* [What the task asks]: Write the next part of the forum thread on Clinton River water conditions, picking up right after its final line.
Start of Extract
# Clinton water Conditions?



## jiggineyes (Feb 19, 2005)

Clinton water levels back down yet? Was gonna head up there this week sometime to chase some steel. Anyone been over there the last few days? Thanks!


----------



## LuckyChucky (Mar 28, 2005)

ya I drove by there yesterday and the water looked perfect,not sure about the fishing but its always hit or miss there on the best of times.Suckers will soon be taking over though hehe


----------



## thekoch (Jul 25, 2008)

Ya i was down there on Friday and caught a 19'' and on sunday I lost 3. The water height was good but it was still pretty dirty and a little fast. Im thinking in a day or so it should clear up. Th GF works late tomorrow and Wed so I think Im gunna hit the river. And the suckers are starting I caught 4 yesterday.


----------



## jiggineyes (Feb 19, 2005)

Thanks guys! i might shoot down there tuesday. Gonna be 65 degrees!


----------



## DE82 (Nov 28, 2007)

Headed out today Matt, I'll keep you posted


----------



## wanderboy (Sep 24, 2008)

i was there yesterday a mile down. saw a few fishing there. the water level looks just a bit above normal, but real muddy. i am sure today & tomorrow will be pack with ppl, and someone will get lucky.


----------



## Nealbopper (May 28, 2008)

I will be on the river Wednesday through the weekend fishing. I carry a small blue sports bag as my tackle box and i normally have my net attached to my back. If anyone from MS sees me be sure to stop by and say hello. Unless i'm cleaning house, then please stay away!:lol:


----------



## jiggineyes (Feb 19, 2005)

good deal bryon!!! hook a good one for me! Ill look for your results at fiscous! if not shoot me a pm.

Good to see that steel avatar back up!


----------



## Joeker51 (Jan 25, 2002)

Lot looked to be considerably full this afternoon when I drove by. Saw a few guys fishing the stretch along the Dequindre side.


----------



## jiggineyes (Feb 19, 2005)

That spot has produced quite a few for me over the years!


----------



## Joeker51 (Jan 25, 2002)

Always see guys in that stretch. Only a mile from the house and pass that way every so often.


----------



## Chrome steel (Apr 6, 2003)

Bye Bye river nice to have known you for just under 19 years. 
Fade away even though you are so close but to far. 
*Wow how this river had changed*


----------



## dmax2 (Mar 13, 2008)

Saw 1 Steelhead caught. Not to many fishing. Tuesday should be busy.


----------



## jiggineyes (Feb 19, 2005)

DE82 said it was still dirty but good flow. Ill be out later in the week. Not at yates!:lol:


----------



## wanderboy (Sep 24, 2008)
End of Extract
Start of Data to examine
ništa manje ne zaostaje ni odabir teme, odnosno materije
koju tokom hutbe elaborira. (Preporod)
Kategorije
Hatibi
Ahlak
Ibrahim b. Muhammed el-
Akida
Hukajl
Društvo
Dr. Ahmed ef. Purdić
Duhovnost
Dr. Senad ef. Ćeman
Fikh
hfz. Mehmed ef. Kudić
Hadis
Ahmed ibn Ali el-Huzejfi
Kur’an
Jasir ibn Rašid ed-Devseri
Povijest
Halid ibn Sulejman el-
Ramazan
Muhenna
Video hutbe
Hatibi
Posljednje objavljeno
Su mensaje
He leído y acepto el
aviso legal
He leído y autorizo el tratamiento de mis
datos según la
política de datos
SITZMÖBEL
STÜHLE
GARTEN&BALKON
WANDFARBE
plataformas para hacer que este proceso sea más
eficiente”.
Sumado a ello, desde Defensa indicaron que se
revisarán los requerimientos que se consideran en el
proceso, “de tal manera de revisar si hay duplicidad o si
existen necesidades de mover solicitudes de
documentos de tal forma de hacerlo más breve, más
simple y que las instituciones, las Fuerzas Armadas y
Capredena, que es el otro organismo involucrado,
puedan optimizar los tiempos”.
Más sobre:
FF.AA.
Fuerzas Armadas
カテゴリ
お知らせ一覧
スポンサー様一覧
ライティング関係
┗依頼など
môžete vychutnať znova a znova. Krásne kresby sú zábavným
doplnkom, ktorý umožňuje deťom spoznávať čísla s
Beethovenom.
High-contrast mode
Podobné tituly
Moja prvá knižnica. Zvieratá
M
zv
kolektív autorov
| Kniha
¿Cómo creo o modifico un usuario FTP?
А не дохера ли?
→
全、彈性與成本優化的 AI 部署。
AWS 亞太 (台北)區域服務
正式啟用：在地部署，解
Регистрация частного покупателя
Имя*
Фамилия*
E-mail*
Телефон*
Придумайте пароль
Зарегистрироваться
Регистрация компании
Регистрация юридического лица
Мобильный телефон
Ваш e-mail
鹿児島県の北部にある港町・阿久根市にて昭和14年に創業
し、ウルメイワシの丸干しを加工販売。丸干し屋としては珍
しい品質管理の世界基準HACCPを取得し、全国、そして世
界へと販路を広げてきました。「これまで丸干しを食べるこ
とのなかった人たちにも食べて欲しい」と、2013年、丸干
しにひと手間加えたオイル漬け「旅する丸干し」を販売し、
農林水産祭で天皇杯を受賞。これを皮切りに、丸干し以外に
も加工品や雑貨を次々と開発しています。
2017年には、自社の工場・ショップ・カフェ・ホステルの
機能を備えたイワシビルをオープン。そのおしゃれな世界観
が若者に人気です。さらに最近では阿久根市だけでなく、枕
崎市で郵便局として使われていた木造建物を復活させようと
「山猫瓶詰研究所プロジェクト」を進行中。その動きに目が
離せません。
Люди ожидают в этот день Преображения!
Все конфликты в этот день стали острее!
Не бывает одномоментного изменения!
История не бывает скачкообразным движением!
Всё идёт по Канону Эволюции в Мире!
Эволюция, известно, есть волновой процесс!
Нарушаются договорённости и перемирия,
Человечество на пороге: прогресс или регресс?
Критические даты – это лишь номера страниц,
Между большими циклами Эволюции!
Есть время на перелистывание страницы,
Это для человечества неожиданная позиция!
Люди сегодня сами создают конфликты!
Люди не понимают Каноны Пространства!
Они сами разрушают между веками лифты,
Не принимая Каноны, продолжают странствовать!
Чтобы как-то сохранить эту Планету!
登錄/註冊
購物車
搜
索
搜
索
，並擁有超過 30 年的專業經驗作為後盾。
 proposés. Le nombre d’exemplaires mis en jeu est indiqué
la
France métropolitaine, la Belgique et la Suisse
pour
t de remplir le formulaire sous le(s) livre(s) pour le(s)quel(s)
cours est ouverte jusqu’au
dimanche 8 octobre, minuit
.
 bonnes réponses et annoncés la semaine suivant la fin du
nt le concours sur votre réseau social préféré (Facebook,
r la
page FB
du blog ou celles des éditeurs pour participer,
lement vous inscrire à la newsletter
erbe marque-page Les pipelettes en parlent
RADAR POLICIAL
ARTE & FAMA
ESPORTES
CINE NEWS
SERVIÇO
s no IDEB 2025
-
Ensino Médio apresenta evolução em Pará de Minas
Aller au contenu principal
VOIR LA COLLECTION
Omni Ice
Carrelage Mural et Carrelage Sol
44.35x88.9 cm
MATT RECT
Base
End of Data to examine
* [Your response]:
did anyone there today 4/17?


----------



## joe allen (Dec 23, 2008)

i drove by yates today the lot was full and there were 6 trucks in the north lot.i went by coyote joes on ryan and there were only 2 trucks .the little park there was not open.the water looked good.


----------



## dmax2 (Mar 13, 2008)




----------



## pikeslayer (Mar 26, 2008)

Where is coyote Joe's?


----------



## kneedeep (May 30, 2008)

pikeslayer said:


> Where is coyote Joe's?


 On Ryan just south of 22 mi


----------



## wanderboy (Sep 24, 2008)

I went by checked it out last night between 7-8pm, counted about 15 guys fishing (i can tell some of them are obviously not target for steelhead). no hook ups, a couple said they got 1 at the morning or earlier, but i wouldn't believe it until i see it on a stringer. my wife did spot one try to jump the dam, and she said it's all red over the body, so maybe a salmon???


----------



## back2spool (May 7, 2005)

1,000,000 fish is not worth the insanity, the mob mentality, the shoulder-to-shopulder. I'd rather stay home. Fighting crowds is not my idea of fun fishing regardless of catch rates...To me it brings out the worst in people...


----------



## kolarchi (Mar 20, 2006)

It's good to see the Clinton being used. The fishing has gotten better and with that comes more of a crowd. A lot of the anglers I meet are good guys and pleasant to have a conversation with. If it wasn't for people using the Clinton it wouldn't get the recognition from the DNR. I can always find a spot to fish. The fish are in good luck. I enjoy having a river that holds steel so close to home.


----------



## mkarpov (Jan 12, 2009)

back2spool said:


> 1,000,000 fish is not worth the insanity, the mob mentality, the shoulder-to-shopulder. I'd rather stay home. Fighting crowds is not my idea of fun fishing regardless of catch rates...To me it brings out the worst in people...


Pretty much this...


----------



## back2spool (May 7, 2005)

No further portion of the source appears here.